[Machine-readable hardware designs]
=-=-=

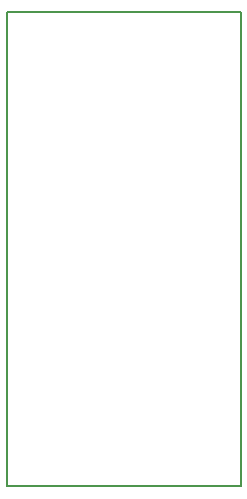
<source format=gbr>
%TF.GenerationSoftware,KiCad,Pcbnew,7.0.7-7.0.7~ubuntu23.04.1*%
%TF.CreationDate,2023-09-11T00:51:15+00:00*%
%TF.ProjectId,STEPUPDC02,53544550-5550-4444-9330-322e6b696361,rev?*%
%TF.SameCoordinates,Original*%
%TF.FileFunction,Profile,NP*%
%FSLAX46Y46*%
G04 Gerber Fmt 4.6, Leading zero omitted, Abs format (unit mm)*
G04 Created by KiCad (PCBNEW 7.0.7-7.0.7~ubuntu23.04.1) date 2023-09-11 00:51:15*
%MOMM*%
%LPD*%
G01*
G04 APERTURE LIST*
%TA.AperFunction,Profile*%
%ADD10C,0.150000*%
%TD*%
G04 APERTURE END LIST*
D10*
X20066000Y254000D02*
X20066000Y40386000D01*
X254000Y254000D02*
X20066000Y254000D01*
X254000Y254000D02*
X254000Y40386000D01*
X254000Y40386000D02*
X20066000Y40386000D01*
M02*

</source>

=-=-=

> Assigned task
Within the records above, each line containing "LIST" is to be returned.

> Result for this exercise
G04 APERTURE LIST*
G04 APERTURE END LIST*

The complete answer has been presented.